Светлый фон

«Ну, спасибо тебе, любезный З., – сказал князь. – Посмотрим, что можно будет сделать; мы еще поговорим. Приходи сегодня обедать». И, подав нам обоим руки, отпустил.

В этот же день у князя происходили с начальником главного штаба и князем Аргутинским продолжительные совещания; в чем они заключались, что говорилось, на чем порешили, я не узнал, но через день князь с бывшими с ним войсками оставил Цахур и ушел вниз по Самуру к Ахтам; Фелькнеру и его ротам приказано было тем же путем возвратиться в Закаталы, a мне с Александровским отправиться назад туда же через Ках и Элису.

Слышал я после, что предполагалось ограничиться назначением для управления Горным Магалом полковника князя Спиридона Чавчавадзе (где, когда и чем заявил он свои способности, мне неизвестно), назначив в его распоряжение сотни две туземной милиции под командой ротмистра князя Евстафия Мачабелова. Для этого оба эти офицера были вытребованы к главнокомандующему в Дербент; но, кажется, и такая, весьма сомнительной пользы мера не была приведена в исполнение. Впоследствии же, года через три, как я уже упоминал, вынуждены были разорить все эти горные аулы и выселить их жителей на плоскость…

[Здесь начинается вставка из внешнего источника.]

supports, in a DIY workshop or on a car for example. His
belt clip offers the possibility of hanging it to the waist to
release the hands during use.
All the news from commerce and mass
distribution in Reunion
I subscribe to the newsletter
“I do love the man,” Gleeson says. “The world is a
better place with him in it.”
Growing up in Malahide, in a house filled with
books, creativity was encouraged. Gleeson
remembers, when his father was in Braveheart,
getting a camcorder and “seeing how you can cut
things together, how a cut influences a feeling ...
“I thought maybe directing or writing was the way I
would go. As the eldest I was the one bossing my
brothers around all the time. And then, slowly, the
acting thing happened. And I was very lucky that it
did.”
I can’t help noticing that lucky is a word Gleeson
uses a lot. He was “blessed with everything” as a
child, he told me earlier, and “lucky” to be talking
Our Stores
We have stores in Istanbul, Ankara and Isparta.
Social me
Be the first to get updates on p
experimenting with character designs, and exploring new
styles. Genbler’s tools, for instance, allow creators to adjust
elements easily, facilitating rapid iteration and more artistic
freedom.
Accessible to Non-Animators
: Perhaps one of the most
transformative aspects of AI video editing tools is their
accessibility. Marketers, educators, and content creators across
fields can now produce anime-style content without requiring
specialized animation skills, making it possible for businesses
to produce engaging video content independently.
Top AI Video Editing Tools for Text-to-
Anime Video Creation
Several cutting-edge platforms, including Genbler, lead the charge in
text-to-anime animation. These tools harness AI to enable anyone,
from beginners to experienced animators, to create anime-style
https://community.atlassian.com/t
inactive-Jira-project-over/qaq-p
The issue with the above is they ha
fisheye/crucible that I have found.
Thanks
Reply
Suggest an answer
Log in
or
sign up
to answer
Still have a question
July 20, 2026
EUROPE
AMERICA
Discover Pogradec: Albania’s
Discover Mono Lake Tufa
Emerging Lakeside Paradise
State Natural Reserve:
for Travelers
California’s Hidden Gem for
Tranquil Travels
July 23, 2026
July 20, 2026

Между тем князь Аргутинский по рекомендации Илико Орбельяни захотел меня видеть, и состоявший при нем по особым поручениям капитан Краснюченко зашел ко мне, объявив, что князь Моисей Захарович просит меня прийти в таком-то часу. Я явился в занятую им саклю; доложили, и я был позван. Князь сидел на походном складном кресле, с трубкой, сгорбившись, насупившись (обыкновенная его поза); вдали в почтительной лакейской позе стоял служивший у него имеретин Глахуна, хотя и милиционный офицер, но продолжавший и трубки подавать, и сапоги снимать, и под сердитую минуту испытывать на своей спине крепость княжеского чубука. Я в первый раз видел тогда князя Аргутинского, слава коего уже несколько лет гремела по Кавказу. Невзрачнее, непредставительнее наружности трудно себе вообразить: небольшого роста, порядочно тучный, сгорбленный, седые волосы в беспорядке, грязноватый сюртук с потемневшими аксельбантами, понуренная, редко поднимающаяся голова – все это производило впечатление, далеко не внушающее и не соответствующее молве о его достоинствах; только изредка поднимаемые черные глаза блестели и с особенной проницательностью как-то пронизывали его собеседника. Но наружность обманчива. Моисей Захарович был действительно человек умный, в тонкости знавший Кавказ и его обитателей, отличный администратор и не менее хороший генерал, чрезвычайно заботливый и внимательный к войскам, вдобавок абсолютно бескорыстный человек, но с неограниченным честолюбием, возраставшим по мере его возвышения. До полковничьего чина и назначения командиром Тифлисского егерского полка он ничем не отличался, подвигался весьма туго, вообще принадлежал к категории офицеров, ничем не выдающихся, никем не замечаемых. Только с назначением в 1841 году начальником Самурского округа и расположенных там войск он сразу заявил себя человеком, попавшим в настоящую свою сферу деятельности; местное население вскоре убедилось, что имеет дело с человеком, которого не проведешь, который всякой азиатской дипломатии противопоставит такую же в квадрате и выполнит свои угрозы не на словах, а на деле. Горцы не замедлили дать ему кличку – Самурчаин донгуз (Самурский кабан), сохранившуюся за ним навсегда.